En otras partes del mundo, el Carnaval dura varios días. Y no son sólo los niños, sino que también los adultos van a los bailes, espectáculos y desfiles, en una euforia característica de esos festejos. El Carnaval más famoso es el de Rio de Janeiro, en Brasil, pero también está el de Nueva Orleans, en los Estados Unidos, y otros.

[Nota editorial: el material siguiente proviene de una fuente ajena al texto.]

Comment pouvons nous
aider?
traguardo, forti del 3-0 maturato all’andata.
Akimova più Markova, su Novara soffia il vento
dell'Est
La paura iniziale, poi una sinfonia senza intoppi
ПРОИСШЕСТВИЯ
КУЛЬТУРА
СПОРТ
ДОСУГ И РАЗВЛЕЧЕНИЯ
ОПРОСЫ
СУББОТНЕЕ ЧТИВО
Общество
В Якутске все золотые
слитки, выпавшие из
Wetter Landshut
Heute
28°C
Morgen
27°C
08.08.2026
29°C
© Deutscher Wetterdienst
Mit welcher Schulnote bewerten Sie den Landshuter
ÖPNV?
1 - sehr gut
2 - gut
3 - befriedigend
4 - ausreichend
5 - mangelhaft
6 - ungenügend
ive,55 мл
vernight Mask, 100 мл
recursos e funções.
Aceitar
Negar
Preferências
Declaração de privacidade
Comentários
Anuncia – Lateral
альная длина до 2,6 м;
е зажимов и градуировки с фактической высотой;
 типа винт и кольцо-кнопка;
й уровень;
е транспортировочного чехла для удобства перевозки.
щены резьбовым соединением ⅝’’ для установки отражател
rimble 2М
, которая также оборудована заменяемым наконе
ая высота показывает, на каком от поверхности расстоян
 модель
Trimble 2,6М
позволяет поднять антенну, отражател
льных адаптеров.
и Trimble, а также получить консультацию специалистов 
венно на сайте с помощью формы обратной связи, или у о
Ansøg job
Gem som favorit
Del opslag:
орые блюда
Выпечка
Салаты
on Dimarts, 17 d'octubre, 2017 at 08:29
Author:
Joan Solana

Mucha gente pasa el año entero preparándose para esos días: gastan todo lo que tienen, haciendo magníficos trajes de fantasía, diseñando los carros alegóricos y planeando los desfiles. ¿Pero cuánto dura esa alegría? ¿Qué solución ofrece para las necesidades de la sociedad?

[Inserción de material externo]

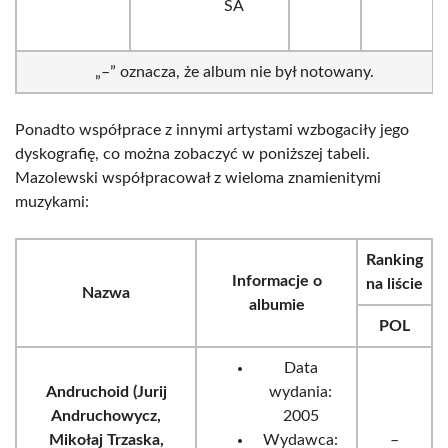
SA
„–” oznacza, że album nie był notowany.
Ponadto współprace z innymi artystami wzbogaciły jego
dyskografię, co można zobaczyć w poniższej tabeli.
Mazolewski współpracował z wieloma znamienitymi
muzykami:
Ranking
Informacje o
na liście
Nazwa
albumie
POL
Data
Andruchoid (Jurij
wydania:
Andruchowycz,
2005
Mikołaj Trzaska,
Wydawca:
–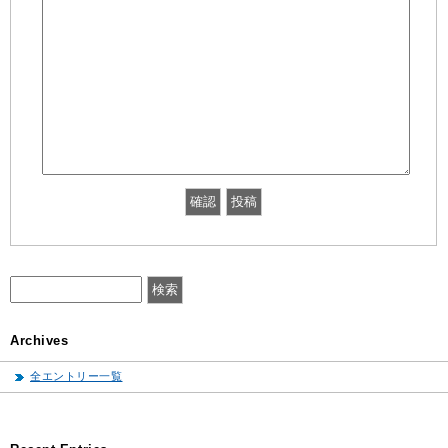
Archives
全エントリー一覧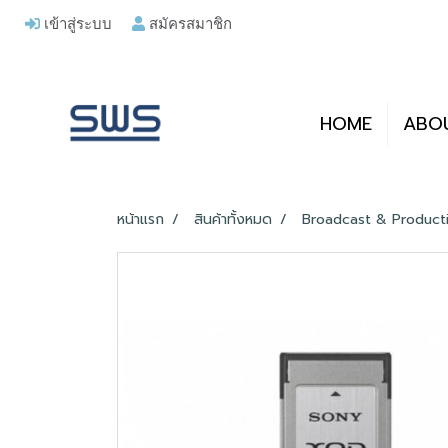
เข้าสู่ระบบ
สมัครสมาชิก
HOME
ABO
หน้าแรก
สินค้าทั้งหมด
Broadcast & Product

Sin duda, es una bella oportunidad de expresar alegría, vitalidad y arte, pero no deja de ser un mundo de sueños, de fantasía y de ilusión, una corta semana de diversión. ¿Acaso trae algún alivio a los problemas del resto del año? ¿O es tan solo una oportunidad de olvidar las asperezas de la experiencia cotidiana, como la pobreza, el desempleo, la falta de instrucción? ¿Cuál es la mejor manera de obtener cierto grado de felicidad duradera, de satisfacción permanente? Por más bonitos y originales que sean los disfraces de Carnaval y las canciones que se pongan en voga ese año, las verdaderas soluciones no son de fantasía. La única manera es encontrar el camino que conduce a la realidad espiritual, a la percepción de la verdadera individualidad e identidad de cada uno, la semejanza de Dios. El que nos enseñó y nos demostró cómo hacer eso fue Cristo Jesús.